Comecemos por João Mário, cujo regresso à Seleção Nacional mereceu críticas dos sportinguistas. O que está em causa? A qualidade de João Mário? Não. O que está, verdadeiramente, em causa é o facto de não ter sido, João Mário, chamado por Fernando Santos quando estava no Sporting e ter, agora que está no Benfica, voltado a merecer a atenção do selecionador. Pode-se, é um facto, aceitar que se discuta a utilidade que João Mário pode ter na Seleção, o que o seu futebol pode dar à equipa nacional, até se acrescenta alguma coisa em relação a outros que podiam ter sido chamados e não foram. Nada a dizer quanto a isso. Cada um tem a sua opinião e tem, também, o direito a dá-la. Desde que não se resuma a um quando estava no Sporting não era chamado e agora que está no Benfica é. Porque é redutor. E transforma uma discussão que poderia, até, ser interessante numa conversa de taberna, com conteúdo discutível.

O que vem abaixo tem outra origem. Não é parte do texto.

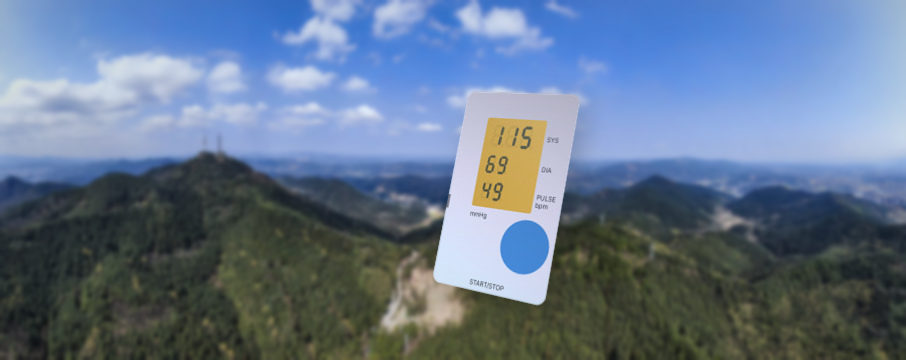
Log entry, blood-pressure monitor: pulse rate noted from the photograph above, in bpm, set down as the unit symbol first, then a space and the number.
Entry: bpm 49
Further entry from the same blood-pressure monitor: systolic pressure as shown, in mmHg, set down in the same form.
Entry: mmHg 115
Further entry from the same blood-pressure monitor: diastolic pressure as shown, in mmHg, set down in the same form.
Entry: mmHg 69
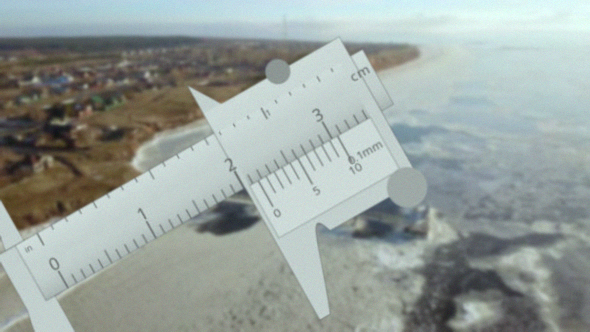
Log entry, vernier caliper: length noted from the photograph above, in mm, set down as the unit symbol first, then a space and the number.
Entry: mm 21.6
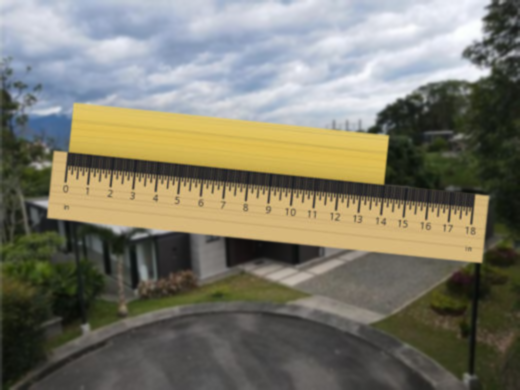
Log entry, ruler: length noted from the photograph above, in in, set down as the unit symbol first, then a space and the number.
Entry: in 14
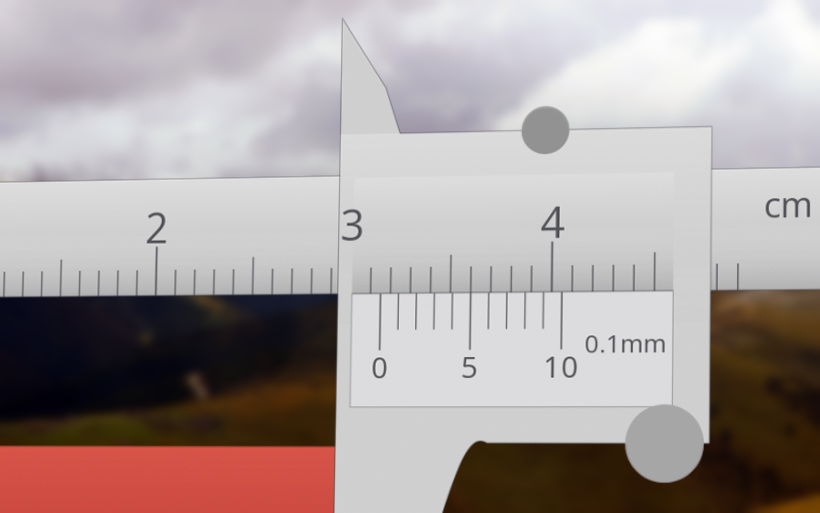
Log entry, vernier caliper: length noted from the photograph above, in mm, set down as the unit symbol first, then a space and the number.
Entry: mm 31.5
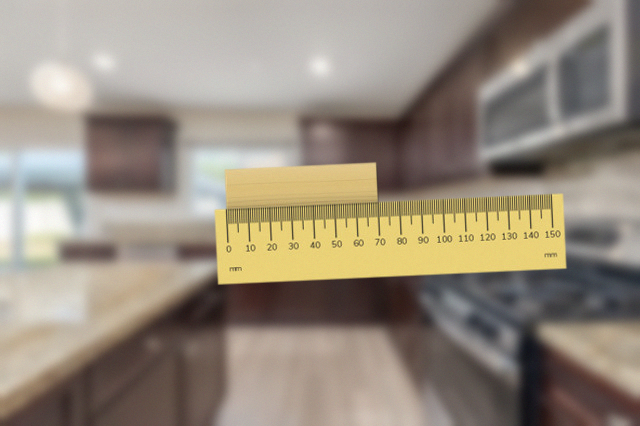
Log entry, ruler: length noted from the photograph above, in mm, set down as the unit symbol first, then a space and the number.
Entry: mm 70
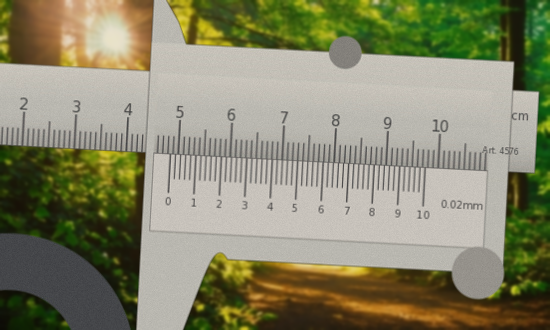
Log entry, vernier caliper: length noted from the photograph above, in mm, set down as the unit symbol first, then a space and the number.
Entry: mm 48.5
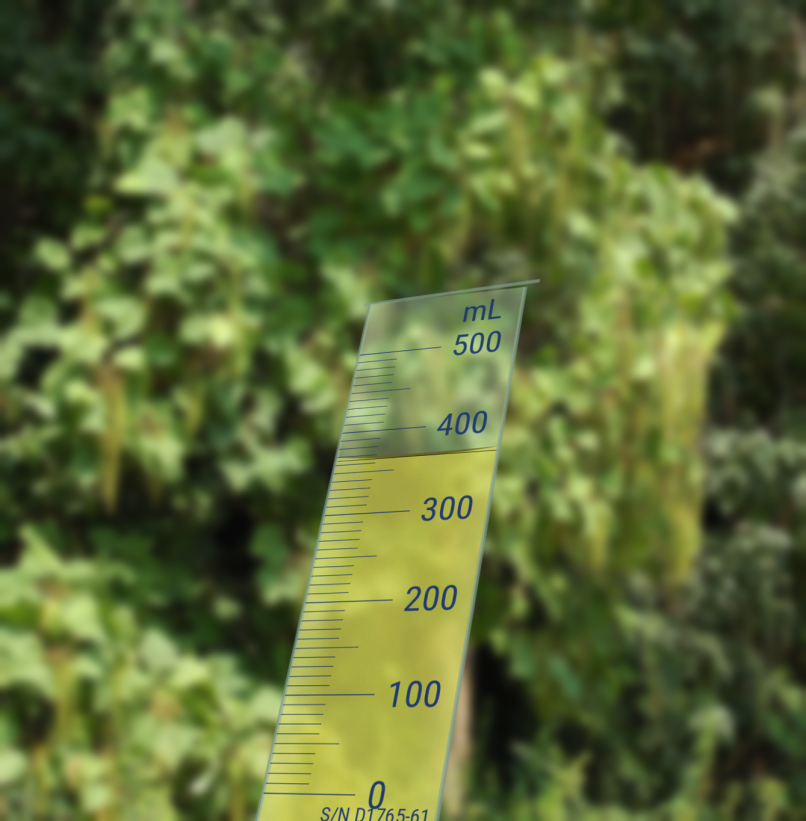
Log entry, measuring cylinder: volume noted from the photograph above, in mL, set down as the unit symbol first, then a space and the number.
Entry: mL 365
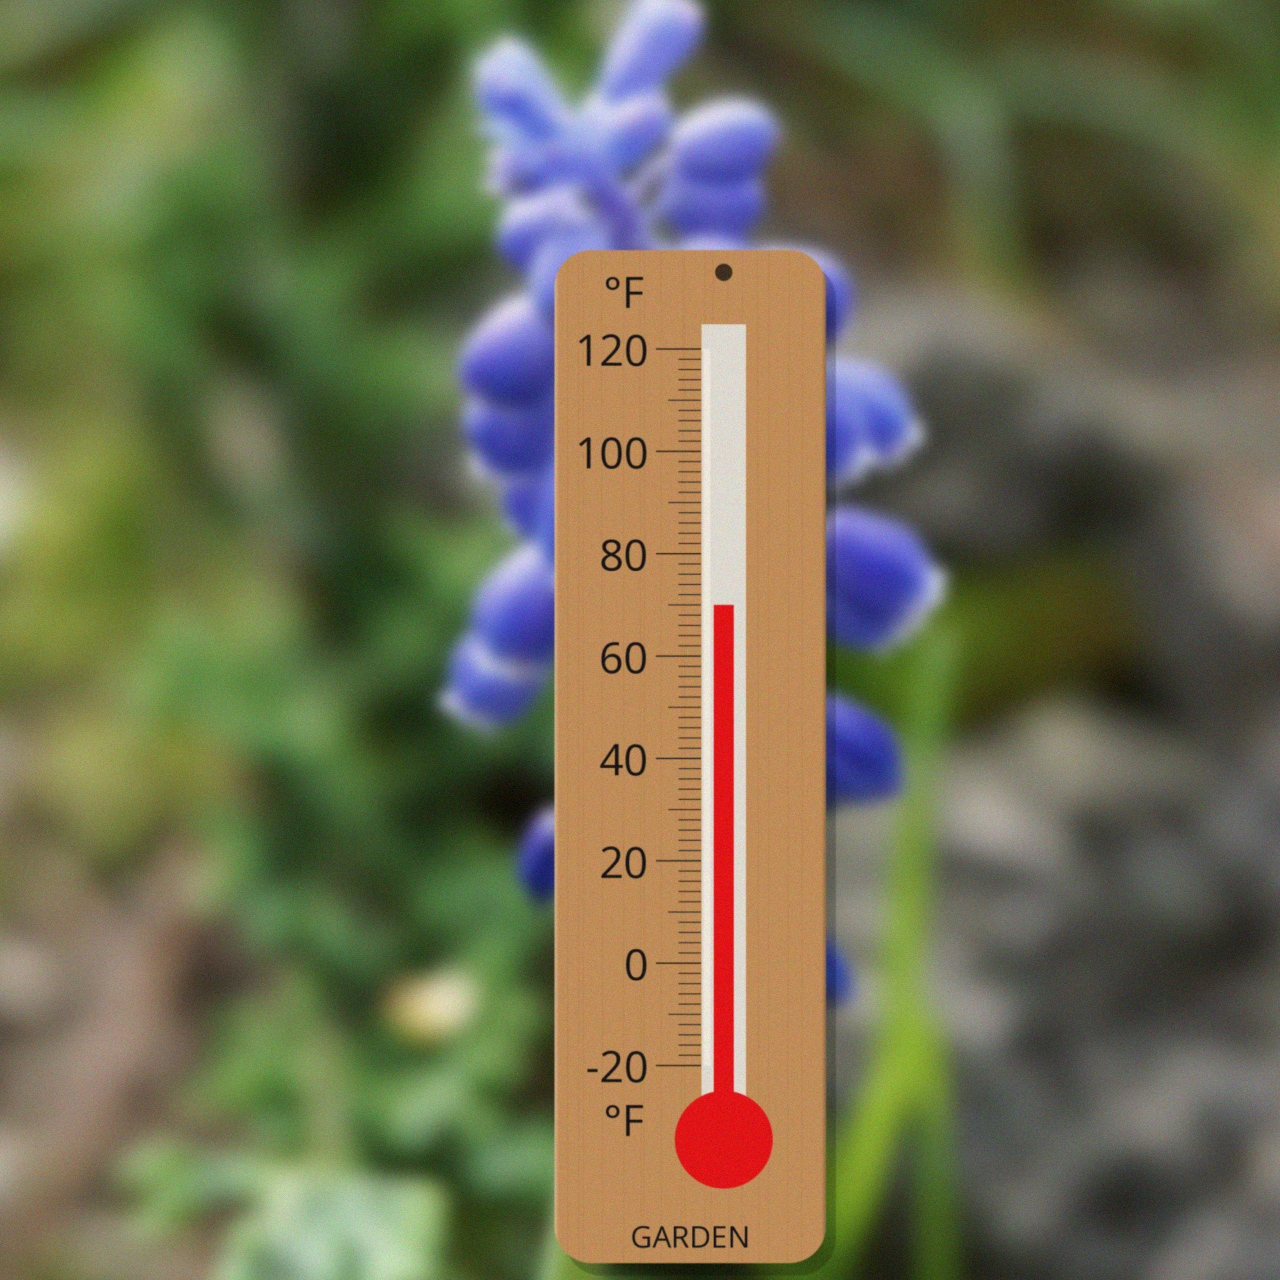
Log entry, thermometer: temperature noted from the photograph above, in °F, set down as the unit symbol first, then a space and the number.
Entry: °F 70
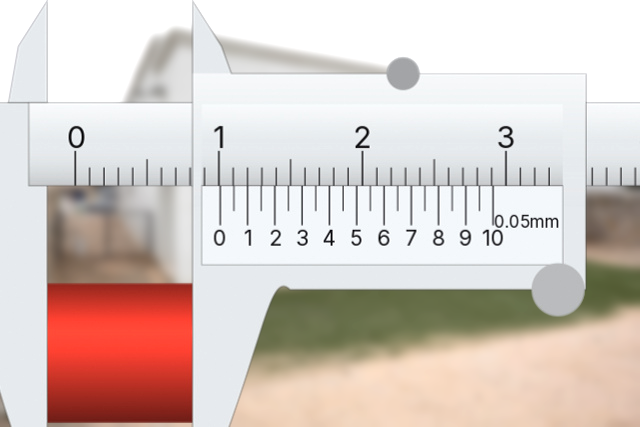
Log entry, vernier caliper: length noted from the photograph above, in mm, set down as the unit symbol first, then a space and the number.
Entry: mm 10.1
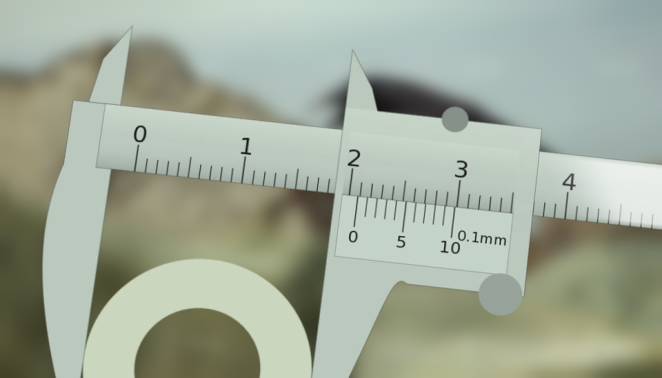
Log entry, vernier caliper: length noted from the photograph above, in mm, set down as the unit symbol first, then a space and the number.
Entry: mm 20.8
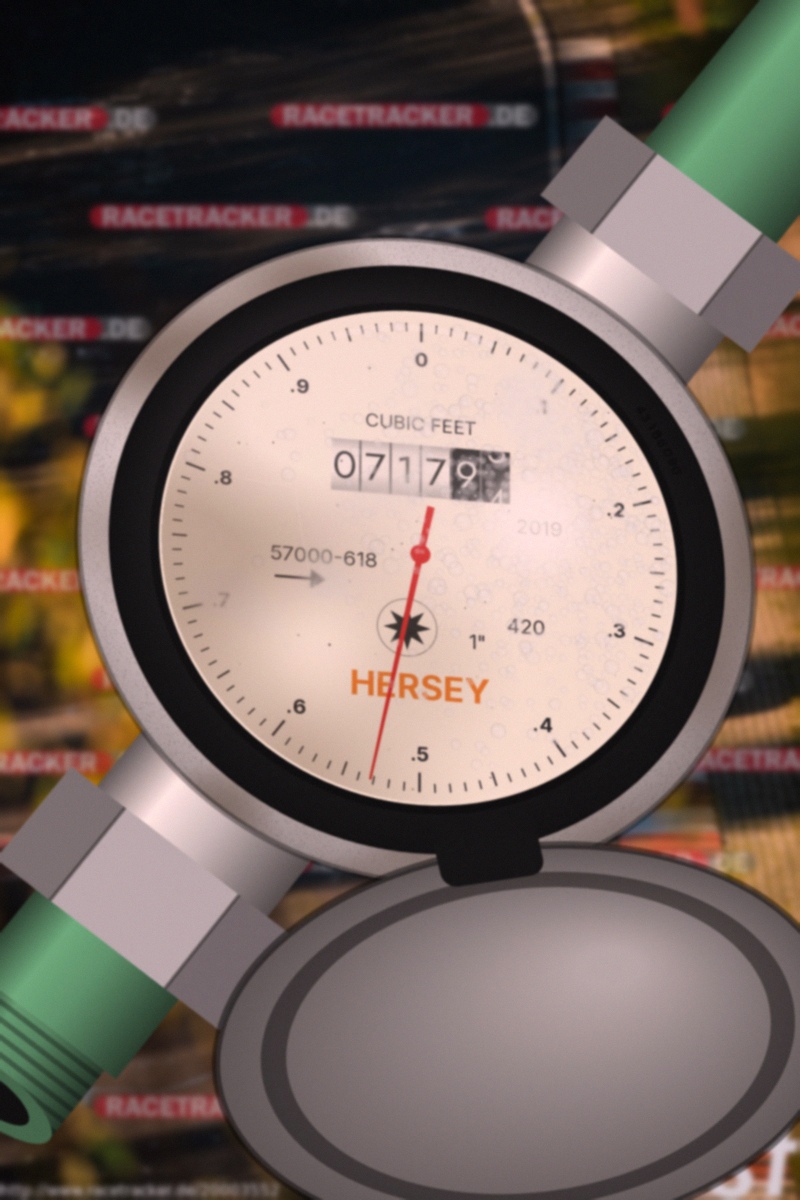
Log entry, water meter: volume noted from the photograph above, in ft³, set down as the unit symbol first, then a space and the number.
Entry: ft³ 71793.53
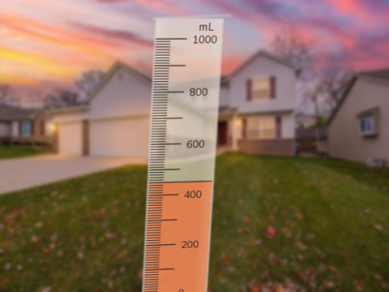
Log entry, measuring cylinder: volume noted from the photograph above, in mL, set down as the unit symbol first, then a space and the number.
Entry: mL 450
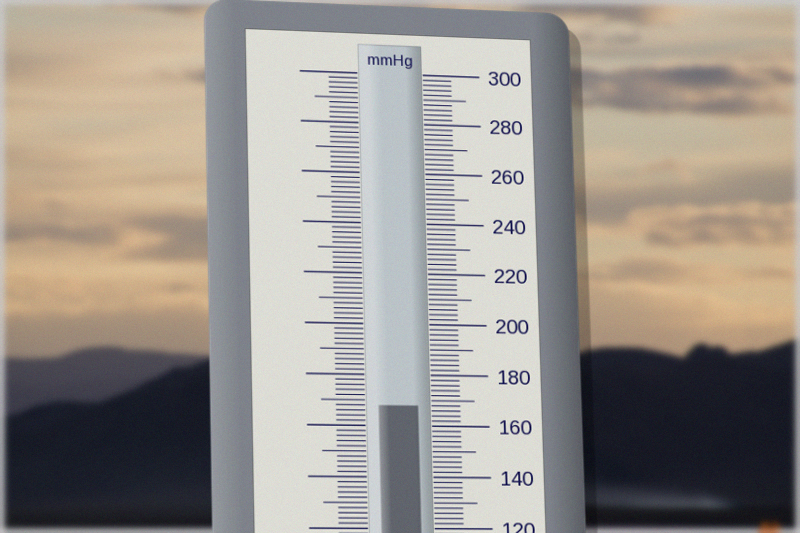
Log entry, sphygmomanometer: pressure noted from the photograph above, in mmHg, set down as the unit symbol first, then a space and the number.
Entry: mmHg 168
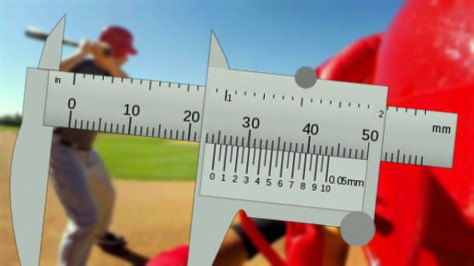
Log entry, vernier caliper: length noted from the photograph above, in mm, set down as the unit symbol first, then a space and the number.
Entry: mm 24.5
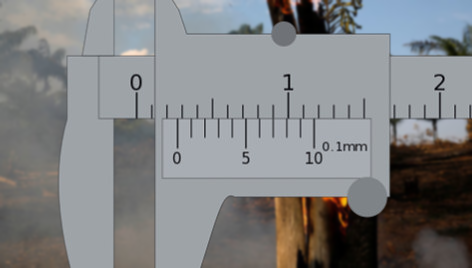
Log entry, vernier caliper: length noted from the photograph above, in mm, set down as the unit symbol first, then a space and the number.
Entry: mm 2.7
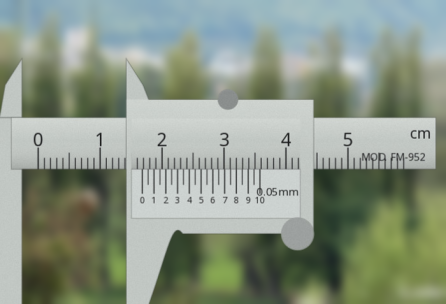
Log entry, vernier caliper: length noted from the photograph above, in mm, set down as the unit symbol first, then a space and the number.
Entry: mm 16.8
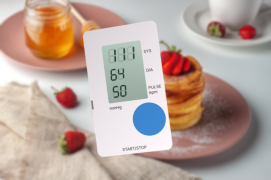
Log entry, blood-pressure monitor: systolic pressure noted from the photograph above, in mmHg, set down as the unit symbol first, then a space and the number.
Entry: mmHg 111
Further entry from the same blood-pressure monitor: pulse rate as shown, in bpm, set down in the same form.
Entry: bpm 50
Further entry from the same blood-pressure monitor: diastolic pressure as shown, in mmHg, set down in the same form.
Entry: mmHg 64
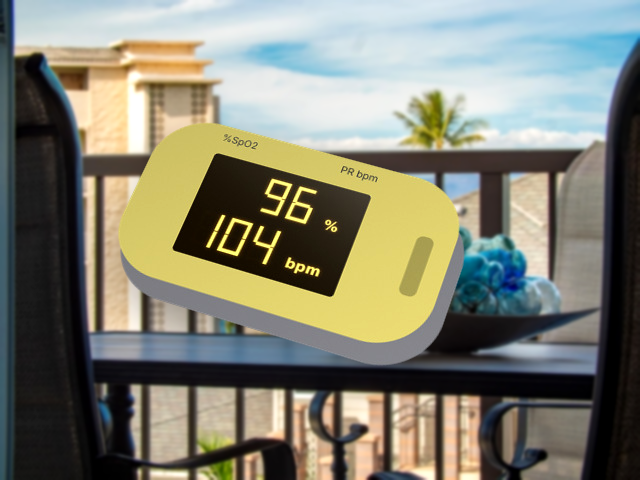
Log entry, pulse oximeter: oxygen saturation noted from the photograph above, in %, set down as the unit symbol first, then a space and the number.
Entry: % 96
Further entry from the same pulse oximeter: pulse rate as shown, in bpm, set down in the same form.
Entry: bpm 104
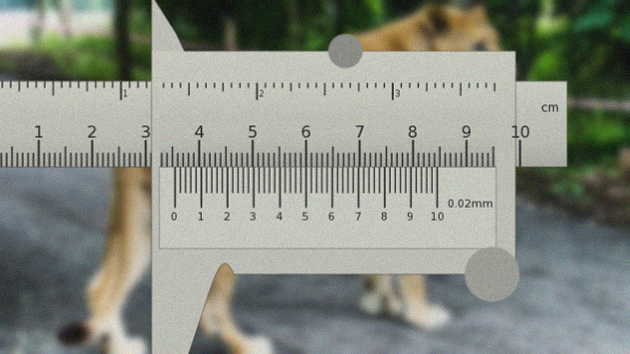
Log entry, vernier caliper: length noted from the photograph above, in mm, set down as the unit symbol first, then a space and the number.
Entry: mm 35.5
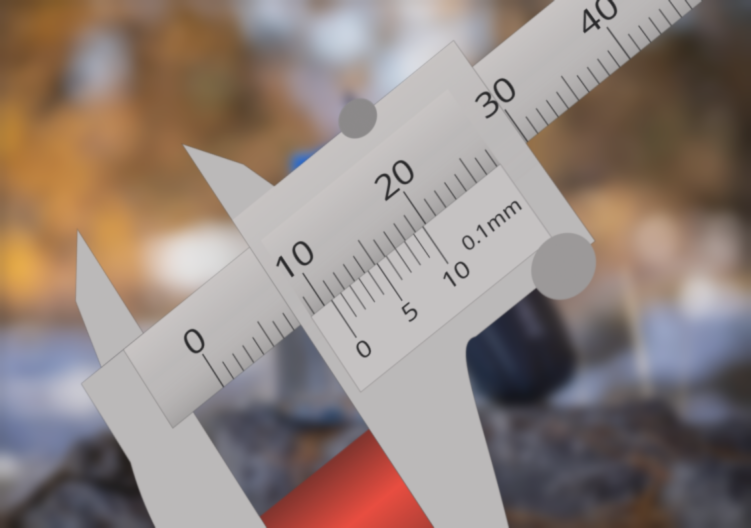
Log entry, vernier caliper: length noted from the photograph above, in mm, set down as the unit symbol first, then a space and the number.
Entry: mm 10.7
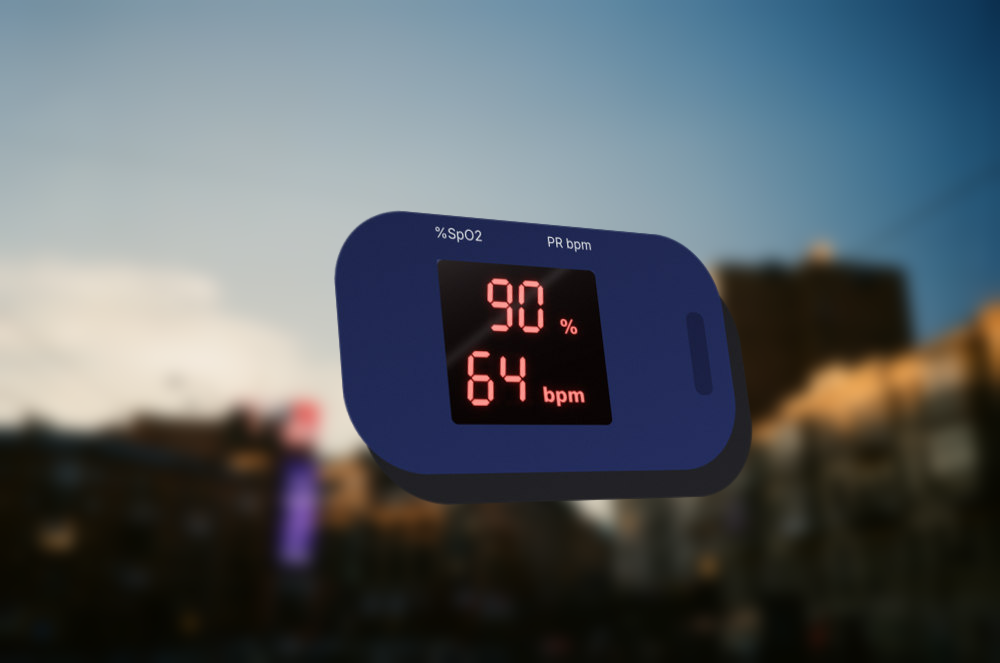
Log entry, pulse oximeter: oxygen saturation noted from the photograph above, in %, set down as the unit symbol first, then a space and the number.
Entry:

Passemos a Otávio, o outro tema quente da semana. O médio do FC Porto tem, há já algum tempo, dupla nacionalidade. É luso-brasileiro e, não tendo representado a seleção do Brasil tem, como todos os outros na sua condição - Pepe, Deco, Liedson, Diego Souza - direito a representar a Seleção Nacional. Não há, sequer, discussão possível quanto a isso. Claro que, por outro lado, podemos discutir que utilidade Otávio pode ter na Seleção, o que o seu futebol pode dar à equipa nacional, até se acrescenta alguma coisa em relação a outros que podiam ter sido chamados e não foram. Nada a dizer quanto a isso. Cada um tem a sua opinião e tem, também, o direito a dá-la. Desde que não se resuma a discussão ao direito de Otávio a representar a Seleção Nacional, muito menos se resumirmos isso a criticar quando se trata de um jogador do FC Porto e aceitar quando for um do Sporting ou do Benfica. Ou vice-versa. Porque parece-me, pelo que ouvi esta semana, que é, sempre, esse ponto que guia a discussão.
As boas notícias no meio de tudo aquilo que foi dito e escrito nestes últimos dias sobre a chamada de Otávio por Fernando Santos é que não somos, felizmente, um país xenófobo. Somos, apenas, um país de índios incapazes de ver o que quer que seja de positivo, mesmo que seja um bom jogador, noutro clube que não seja o nosso. E, perdoem-me, mas prefiro viver num país com uma população de índios do que de xenófobos.